John E wears a backpack and large-framed, thick glasses; he takes them off nervously and sets them on the nightstand. He tells jokes to break the ice. “So, why was nine afraid of seven?”
“I don’t know,” she says, leaning back against the headboard with the sheets pulled up high around her. Her head is still a little unclear, a little foggy. “Why?” she asks.
“Because seven ate nine.” He laughs timidly at his own joke, runs a hand through his closely trimmed hair and looks away. “I don’t usually do this.”
She says nothing, fiddles with the edge of the sheet. This one, John E, is sweet. She wants to tell him about drugs, about forgetting and remembering, about how it feels to dance for a stranger, to have their hands on your body—to be close to them in a physical sense and removed in every other aspect. She wants to tell him—John E. Any John. She wants to.
“You’re quiet,” he says. They sit next to each other, both looking out across the room, not so close that they’re touching, but not so far away that they couldn’t.
His hands are in his lap. The boy—he can’t be much over sixteen or seventeen, around Boone’s age now—begins to blush. She takes a deep breath.

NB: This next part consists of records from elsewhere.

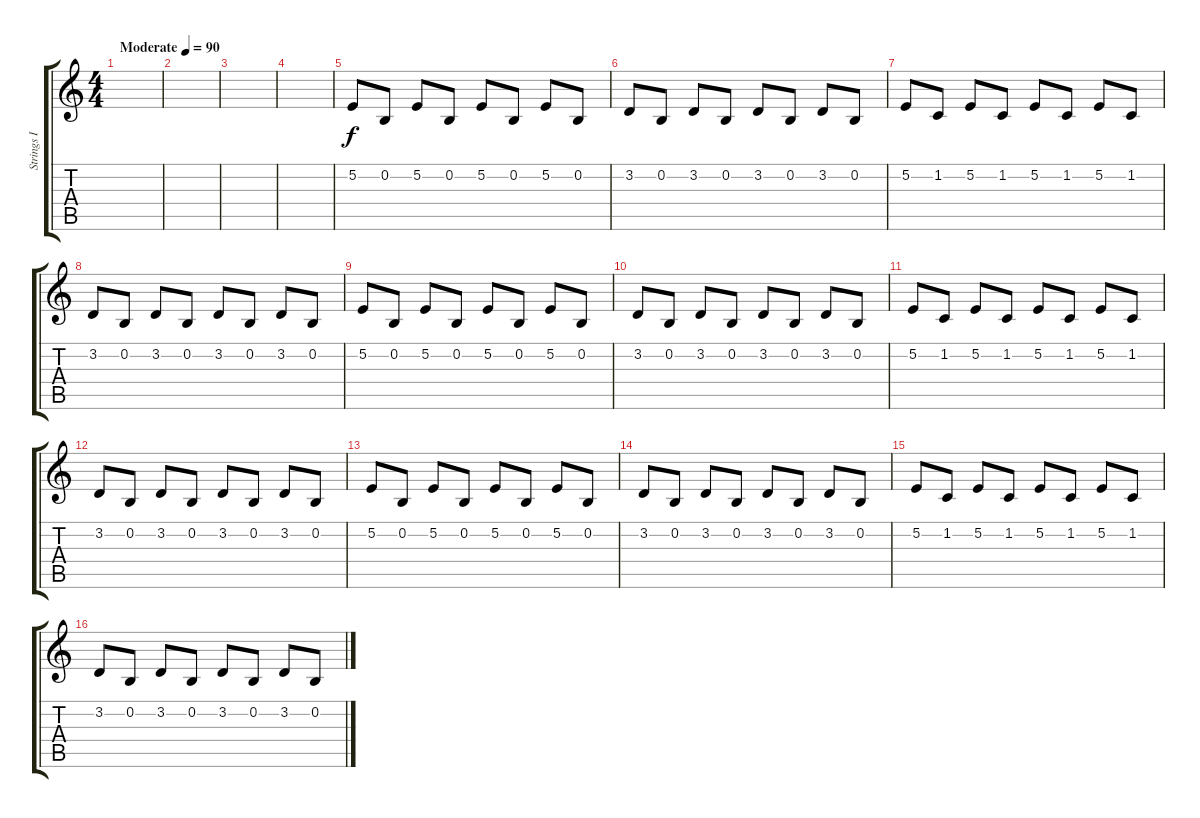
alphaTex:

\track ("Strings I" "Strings I") {instrument stringensemble1}
\staff {score tabs}
\tuning (E4 B3 G3 D3 A2 E2) {hide}
\ts (4 4)
\tempo (90 "Moderate")
\clef g2
\ks c
|
|
|
|
5.2.8{volume 14} 0.2.8 5.2.8 0.2.8 5.2.8 0.2.8 5.2.8 0.2.8 |
3.2.8{volume 7} 0.2.8 3.2.8 0.2.8 3.2.8 0.2.8 3.2.8 0.2.8 |
5.2.8{volume 14} 1.2.8 5.2.8 1.2.8 5.2.8 1.2.8 5.2.8 1.2.8 |
3.2.8{volume 7} 0.2.8 3.2.8 0.2.8 3.2.8 0.2.8 3.2.8 0.2.8 |
5.2.8{volume 14} 0.2.8 5.2.8 0.2.8 5.2.8 0.2.8 5.2.8 0.2.8 |
3.2.8{volume 7} 0.2.8 3.2.8 0.2.8 3.2.8 0.2.8 3.2.8 0.2.8 |
5.2.8{volume 14} 1.2.8 5.2.8 1.2.8 5.2.8 1.2.8 5.2.8 1.2.8 |
3.2.8{volume 7} 0.2.8 3.2.8 0.2.8 3.2.8 0.2.8 3.2.8 0.2.8 |
5.2.8{volume 14} 0.2.8 5.2.8 0.2.8 5.2.8 0.2.8 5.2.8 0.2.8 |
3.2.8{volume 7} 0.2.8 3.2.8 0.2.8 3.2.8 0.2.8 3.2.8 0.2.8 |
5.2.8{volume 14} 1.2.8 5.2.8 1.2.8 5.2.8 1.2.8 5.2.8 1.2.8 |
3.2.8{volume 7} 0.2.8 3.2.8 0.2.8 3.2.8 0.2.8 3.2.8 0.2.8
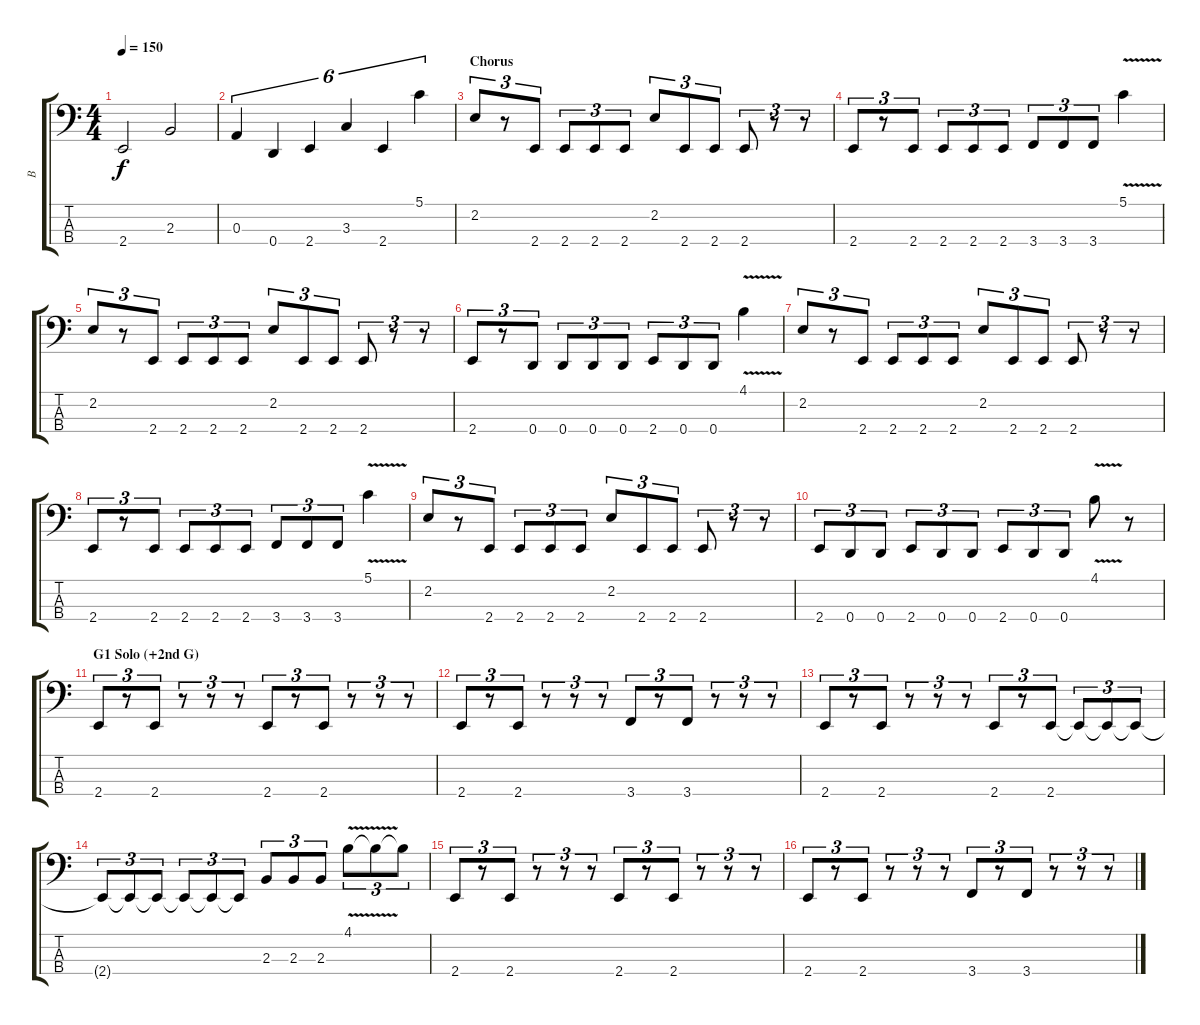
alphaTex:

\track ("B" "B") {instrument fretlessbass}
\staff {score tabs}
\tuning (G2 D2 A1 D1) {hide}
\ts (4 4)
\tempo 150
\clef f4
\ks c
2.4.2{dy f} 2.3.2 |
0.3.4{tu (6 4)} 0.4.4{tu (6 4)} 2.4.4{tu (6 4)} 3.3.4{tu (6 4)} 2.4.4{tu (6 4)} 5.1.4{tu (6 4)} |
\section ("" "Chorus")
2.2.8{tu (3 2)} r.8{tu (3 2)} 2.4.8{tu (3 2)} 2.4.8{tu (3 2)} 2.4.8{tu (3 2)} 2.4.8{tu (3 2)} 2.2.8{tu (3 2)} 2.4.8{tu (3 2)} 2.4.8{tu (3 2)} 2.4.8{tu (3 2)} r.8{tu (3 2)} r.8{tu (3 2)} |
2.4.8{tu (3 2)} r.8{tu (3 2)} 2.4.8{tu (3 2)} 2.4.8{tu (3 2)} 2.4.8{tu (3 2)} 2.4.8{tu (3 2)} 3.4.8{tu (3 2)} 3.4.8{tu (3 2)} 3.4.8{tu (3 2)} 5.1{v}.4 |
2.2.8{tu (3 2)} r.8{tu (3 2)} 2.4.8{tu (3 2)} 2.4.8{tu (3 2)} 2.4.8{tu (3 2)} 2.4.8{tu (3 2)} 2.2.8{tu (3 2)} 2.4.8{tu (3 2)} 2.4.8{tu (3 2)} 2.4.8{tu (3 2)} r.8{tu (3 2)} r.8{tu (3 2)} |
2.4.8{tu (3 2)} r.8{tu (3 2)} 0.4.8{tu (3 2)} 0.4.8{tu (3 2)} 0.4.8{tu (3 2)} 0.4.8{tu (3 2)} 2.4.8{tu (3 2)} 0.4.8{tu (3 2)} 0.4.8{tu (3 2)} 4.1{v}.4 |
2.2.8{tu (3 2)} r.8{tu (3 2)} 2.4.8{tu (3 2)} 2.4.8{tu (3 2)} 2.4.8{tu (3 2)} 2.4.8{tu (3 2)} 2.2.8{tu (3 2)} 2.4.8{tu (3 2)} 2.4.8{tu (3 2)} 2.4.8{tu (3 2)} r.8{tu (3 2)} r.8{tu (3 2)} |
2.4.8{tu (3 2)} r.8{tu (3 2)} 2.4.8{tu (3 2)} 2.4.8{tu (3 2)} 2.4.8{tu (3 2)} 2.4.8{tu (3 2)} 3.4.8{tu (3 2)} 3.4.8{tu (3 2)} 3.4.8{tu (3 2)} 5.1{v}.4 |
2.2.8{tu (3 2)} r.8{tu (3 2)} 2.4.8{tu (3 2)} 2.4.8{tu (3 2)} 2.4.8{tu (3 2)} 2.4.8{tu (3 2)} 2.2.8{tu (3 2)} 2.4.8{tu (3 2)} 2.4.8{tu (3 2)} 2.4.8{tu (3 2)} r.8{tu (3 2)} r.8{tu (3 2)} |
2.4.8{tu (3 2)} 0.4.8{tu (3 2)} 0.4.8{tu (3 2)} 2.4.8{tu (3 2)} 0.4.8{tu (3 2)} 0.4.8{tu (3 2)} 2.4.8{tu (3 2)} 0.4.8{tu (3 2)} 0.4.8{tu (3 2)} 4.1{v}.8 r.8 |
\section ("" "G1 Solo (+2nd G)")
2.4.8{tu (3 2)} r.8{tu (3 2)} 2.4.8{tu (3 2)} r.8{tu (3 2)} r.8{tu (3 2)} r.8{tu (3 2)} 2.4.8{tu (3 2)} r.8{tu (3 2)} 2.4.8{tu (3 2)} r.8{tu (3 2)} r.8{tu (3 2)} r.8{tu (3 2)} |
2.4.8{tu (3 2)} r.8{tu (3 2)} 2.4.8{tu (3 2)} r.8{tu (3 2)} r.8{tu (3 2)} r.8{tu (3 2)} 3.4.8{tu (3 2)} r.8{tu (3 2)} 3.4.8{tu (3 2)} r.8{tu (3 2)} r.8{tu (3 2)} r.8{tu (3 2)} |
2.4.8{tu (3 2)} r.8{tu (3 2)} 2.4.8{tu (3 2)} r.8{tu (3 2)} r.8{tu (3 2)} r.8{tu (3 2)} 2.4.8{tu (3 2)} r.8{tu (3 2)} 2.4.8{tu (3 2)} 2.4{t}.8{tu (3 2)} 2.4{t}.8{tu (3 2)} 2.4{t}.8{tu (3 2)} |
2.4{t}.8{tu (3 2)} 2.4{t}.8{tu (3 2)} 2.4{t}.8{tu (3 2)} 2.4{t}.8{tu (3 2)} 2.4{t}.8{tu (3 2)} 2.4{t}.8{tu (3 2)} 2.3.8{tu (3 2)} 2.3.8{tu (3 2)} 2.3.8{tu (3 2)} 4.1{v}.8{tu (3 2)} 4.1{t}.8{tu (3 2)} 4.1{t}.8{tu (3 2)} |
2.4.8{tu (3 2)} r.8{tu (3 2)} 2.4.8{tu (3 2)} r.8{tu (3 2)} r.8{tu (3 2)} r.8{tu (3 2)} 2.4.8{tu (3 2)} r.8{tu (3 2)} 2.4.8{tu (3 2)} r.8{tu (3 2)} r.8{tu (3 2)} r.8{tu (3 2)} |
2.4.8{tu (3 2)} r.8{tu (3 2)} 2.4.8{tu (3 2)} r.8{tu (3 2)} r.8{tu (3 2)} r.8{tu (3 2)} 3.4.8{tu (3 2)} r.8{tu (3 2)} 3.4.8{tu (3 2)} r.8{tu (3 2)} r.8{tu (3 2)} r.8{tu (3 2)}
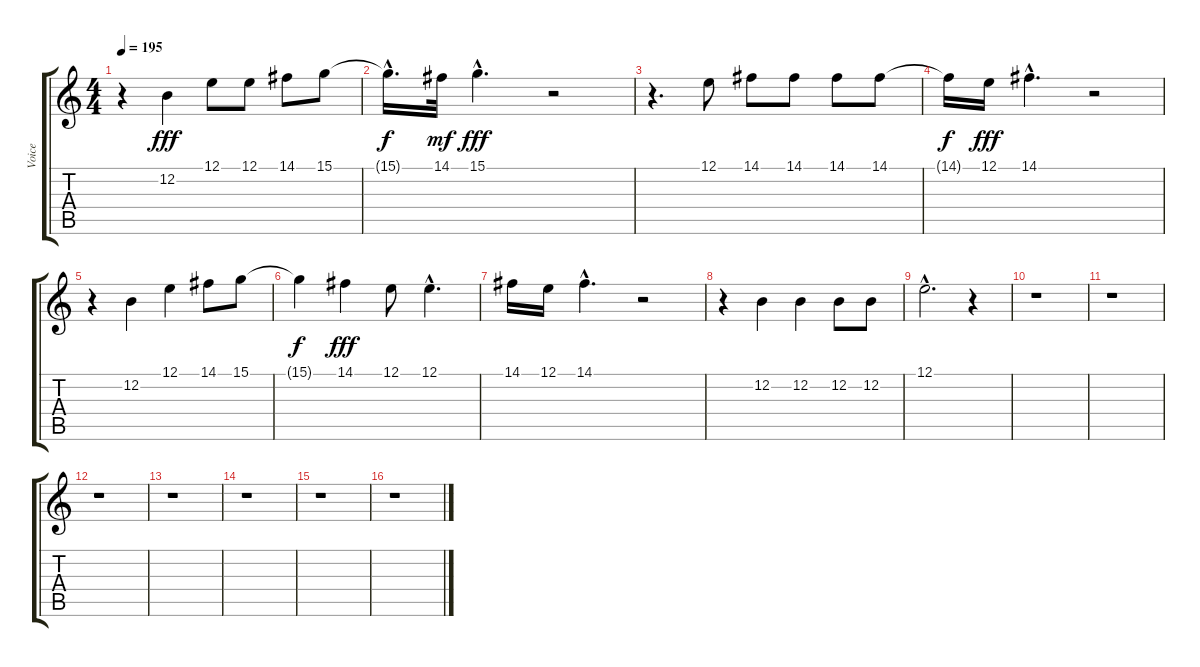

“What has no beginning, no end, and nothing in the middle?” she asks.
“What?” he says.
“A doughnut.”
He laughs, quietly at first, and then louder and louder, as though some damn of laughter had come down inside him—the room flooded with it. “I like that one,” he says, catching his breath at last. He reaches over, takes her hand and holds it for a little while in his own sweaty palm. The handholding'”that gesture, the simple closeness of it makes her ache in ways she had forgotten were possible. She wants to say something meaningful to him—this John E holding her hand. It is the closest connection she has felt to anyone in a long time—and it is no closeness at all, only a semblance of closeness. But if there is handholding, she feels, then there can be talking, there can be connections drawn, there can be belonging.
He squeezes her hand, tenderly, brings it to his lips, kisses the back of it and lets it go. He is ready now, he tells her.
Afterward, she gathers her things from the room and walks to the cafe. That pale face of morning—before the sun has risen, before night has vanished altogether—an inbetween time. The streetlights go out, businesses begin to stir, street performers, vendors, all take up their usual places. Somewhere in the distance, church bells ring—softly, faintly, as though the sound is only the memory of church bells. In the cafe, she asks for a window seat. She would like to see the day begin.